#### [Given request]
In the chess championship report below, which opening was played in Game 10?
═════ Supplied text
Defending champion and China’s Ding Liren playing against challenger and Indian Grandmaster D. Gukesh in Game 10 of the World Chess Championship 2024, in Singapore on December 7, 2024. The game ended in a draw which both players tied at 5-5. Photo: X/@FIDE_chess

Who will blink first?

The question still begs the answer. The stalemate continues at the World chess championship.

Ding Liren and D. Gukesh drew their seventh game in a row at World Resorts Sentosa on Saturday. The score is tied at 5-5. Just four games remain in the classical format.  If it is a 7-7 draw, a tie-breaker of speed chess will have to be played.

With the stakes so high, and with so few games to be played, it wasn’t surprising to see both the men deciding to play it safe for the second game in a row. Games seven and eight were much sharper, though they both were drawn.

But now, neither Ding nor Gukesh could afford a loss. For, it would be rather difficult to come back into the match.

Gukesh vs Ding World Chess Championship 2024 Game 10 Highlights

Gukesh may be the slightly happier of the two, as he managed to get a draw with black pieces, though he insisted that there wasn’t much of a difference these days between the colours. Both have two games with white.

In Game 10, the opening was London System — not for the first time in this match.  That was a bit of a deviation from the theme here, as both the men have looked keen to try out different openings.

Another major theme was also missing. Ding has been behind the clock for most of the time in the opening phase of the games, but on this occasion, he had a lead over Gukesh. Not that it mattered much in a game that looked heading for a draw from early on.

The queens left the arena by the 14th move and, as former World No. 3 Anish Giri cryptically remarked, there were just one and a half moves between the opening and the end-game.

The ending had the same-coloured bishops, rooks and knight, with Gukesh saddled with doubled pawns, but that was no cause for even the faintest of headaches. All the pieces except those bishops were then traded off, and the game ended with three-fold repetition, in 36 moves.

Shortly after the game, Gukesh said the cost of the game was higher than before. “But my approach and my goal are still the same – to play good games,” he said.

Ding said there was not much room to make mistakes. “We need to be careful with every move,” he said.

That was an understatement, in true Ding style.

The Moves:

1.d4 Nf6 2.Nf3 d5 3.Bf4 e6 4.e3 c5 5.Be2 Bd6 6.dxc5 Bxc5 7.c4 0–0 8.0–0 Nc6 9.Nc3 dxc4 10.Bxc4 Nh5 11.Bg5 Be7 12.Ne4 Nf6 13.Nxf6+ Bxf6 14.Qxd8 Rxd8 15.Bxf6 gxf6 16.Rfd1 Bd7 17.Rac1 Be8 18.Rxd8 Rxd8 19.Kf1 Kg7 20.a3 f5 21.Ke1 Kf6 22.Be2 Ne7 23.g3 Rc8 24.Rxc8 Nxc8 25.Nd2 Nd6 26.Nc4 Nxc4 27.Bxc4 Bc6 28.f4 b6 29.Kd2 Ke7 30.Kc3 Kd6 31.b4 f6 32.Kd4 h6 33.Bb3 Bb7 34.Bc4 Bc6 35.Bb3 Bb7 36.Bc4 Bc6. Game drawn.
══════════
═════ Provided information
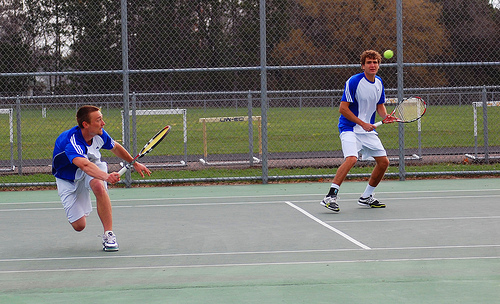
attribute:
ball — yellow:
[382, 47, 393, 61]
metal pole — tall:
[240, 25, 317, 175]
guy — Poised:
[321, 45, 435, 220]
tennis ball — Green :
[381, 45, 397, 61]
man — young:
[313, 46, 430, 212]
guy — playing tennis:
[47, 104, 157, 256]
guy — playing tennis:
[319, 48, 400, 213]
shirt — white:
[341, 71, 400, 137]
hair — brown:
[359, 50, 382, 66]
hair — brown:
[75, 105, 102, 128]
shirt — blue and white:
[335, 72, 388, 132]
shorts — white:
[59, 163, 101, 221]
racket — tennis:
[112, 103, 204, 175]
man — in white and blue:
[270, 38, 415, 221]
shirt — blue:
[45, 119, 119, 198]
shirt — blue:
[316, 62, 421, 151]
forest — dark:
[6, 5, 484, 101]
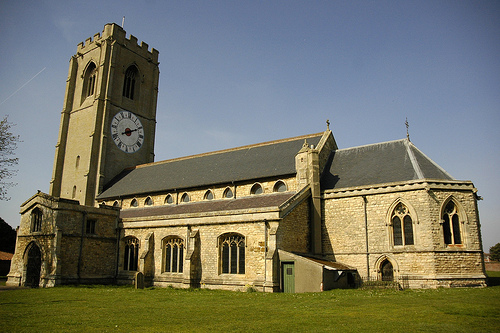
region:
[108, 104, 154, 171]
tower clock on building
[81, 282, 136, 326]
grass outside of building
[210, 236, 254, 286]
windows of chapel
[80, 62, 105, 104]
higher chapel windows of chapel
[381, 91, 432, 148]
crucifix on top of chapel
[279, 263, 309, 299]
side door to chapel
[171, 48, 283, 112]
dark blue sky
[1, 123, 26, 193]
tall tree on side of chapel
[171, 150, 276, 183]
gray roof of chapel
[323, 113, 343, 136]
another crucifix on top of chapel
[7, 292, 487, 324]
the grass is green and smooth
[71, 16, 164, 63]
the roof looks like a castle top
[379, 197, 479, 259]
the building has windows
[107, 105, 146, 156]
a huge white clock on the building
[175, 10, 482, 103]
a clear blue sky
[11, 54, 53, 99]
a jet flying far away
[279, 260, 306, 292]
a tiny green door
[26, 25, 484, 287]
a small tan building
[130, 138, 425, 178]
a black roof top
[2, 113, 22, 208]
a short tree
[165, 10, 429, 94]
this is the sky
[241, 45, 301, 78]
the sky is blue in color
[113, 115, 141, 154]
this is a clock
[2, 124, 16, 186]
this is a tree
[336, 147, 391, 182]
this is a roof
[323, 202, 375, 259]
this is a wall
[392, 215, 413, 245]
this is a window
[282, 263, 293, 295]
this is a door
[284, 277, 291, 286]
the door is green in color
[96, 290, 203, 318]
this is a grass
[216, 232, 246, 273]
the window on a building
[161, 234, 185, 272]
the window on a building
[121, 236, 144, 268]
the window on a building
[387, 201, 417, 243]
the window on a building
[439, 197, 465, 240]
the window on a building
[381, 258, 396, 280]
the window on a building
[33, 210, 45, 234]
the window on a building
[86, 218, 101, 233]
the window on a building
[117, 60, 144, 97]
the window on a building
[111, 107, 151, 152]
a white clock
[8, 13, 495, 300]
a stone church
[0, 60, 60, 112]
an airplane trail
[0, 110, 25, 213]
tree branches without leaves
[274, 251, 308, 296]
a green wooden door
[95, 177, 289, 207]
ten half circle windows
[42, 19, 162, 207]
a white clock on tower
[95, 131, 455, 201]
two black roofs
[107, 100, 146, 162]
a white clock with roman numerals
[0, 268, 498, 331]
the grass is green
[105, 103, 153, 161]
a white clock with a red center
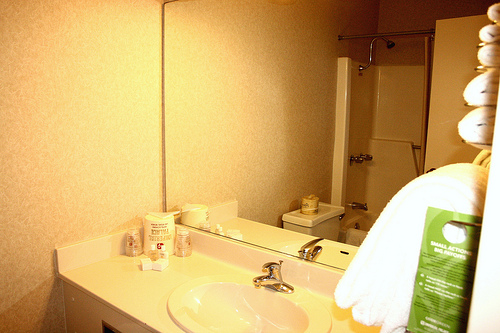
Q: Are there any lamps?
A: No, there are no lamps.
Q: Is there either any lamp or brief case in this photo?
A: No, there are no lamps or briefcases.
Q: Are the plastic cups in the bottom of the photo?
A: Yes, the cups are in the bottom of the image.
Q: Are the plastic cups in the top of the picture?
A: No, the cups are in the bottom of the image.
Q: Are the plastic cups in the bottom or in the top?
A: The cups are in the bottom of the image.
══════════
#### [Problem solution]
The London System.